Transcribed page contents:
★ ★ ★ ★ ★

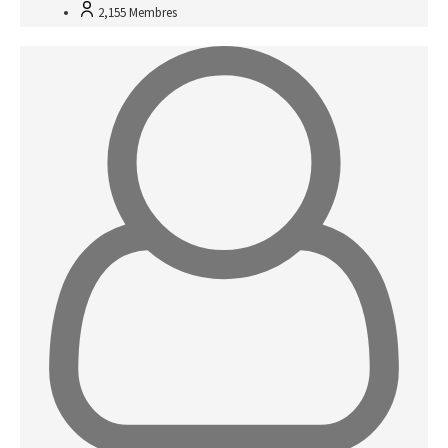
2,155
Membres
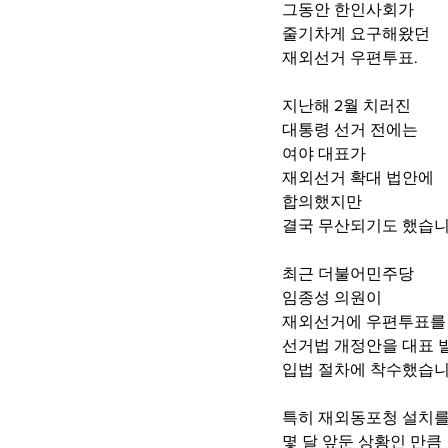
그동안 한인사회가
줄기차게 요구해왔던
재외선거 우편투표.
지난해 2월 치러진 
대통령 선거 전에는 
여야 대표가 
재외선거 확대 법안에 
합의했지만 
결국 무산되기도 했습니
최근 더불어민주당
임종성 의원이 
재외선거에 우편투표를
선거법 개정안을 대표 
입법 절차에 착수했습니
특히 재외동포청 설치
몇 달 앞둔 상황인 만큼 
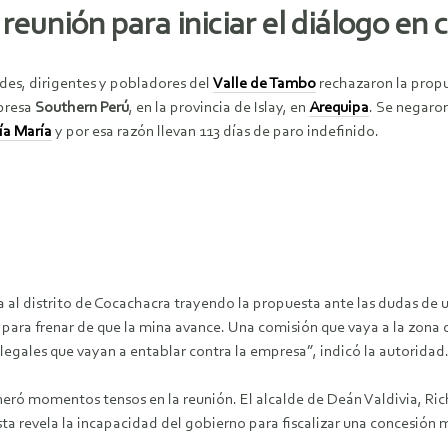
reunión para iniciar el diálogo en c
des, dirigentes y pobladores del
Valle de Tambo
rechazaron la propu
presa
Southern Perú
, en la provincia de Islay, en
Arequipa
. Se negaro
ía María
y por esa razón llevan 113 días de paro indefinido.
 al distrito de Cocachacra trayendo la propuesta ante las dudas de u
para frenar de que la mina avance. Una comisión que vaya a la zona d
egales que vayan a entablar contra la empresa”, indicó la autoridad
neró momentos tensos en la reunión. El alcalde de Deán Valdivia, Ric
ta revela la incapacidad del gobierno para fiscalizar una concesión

★ ★ ★ ★ ★

Return exactly what appears in the records from the line with "des, dirigentes y pobladores del" through the final line, and nothing else.

## Answer
des, dirigentes y pobladores del
Valle de Tambo
rechazaron la propu
presa
Southern Perú
, en la provincia de Islay, en
Arequipa
. Se negaro
ía María
y por esa razón llevan 113 días de paro indefinido.
 al distrito de Cocachacra trayendo la propuesta ante las dudas de u
para frenar de que la mina avance. Una comisión que vaya a la zona d
egales que vayan a entablar contra la empresa”, indicó la autoridad
neró momentos tensos en la reunión. El alcalde de Deán Valdivia, Ric
ta revela la incapacidad del gobierno para fiscalizar una concesión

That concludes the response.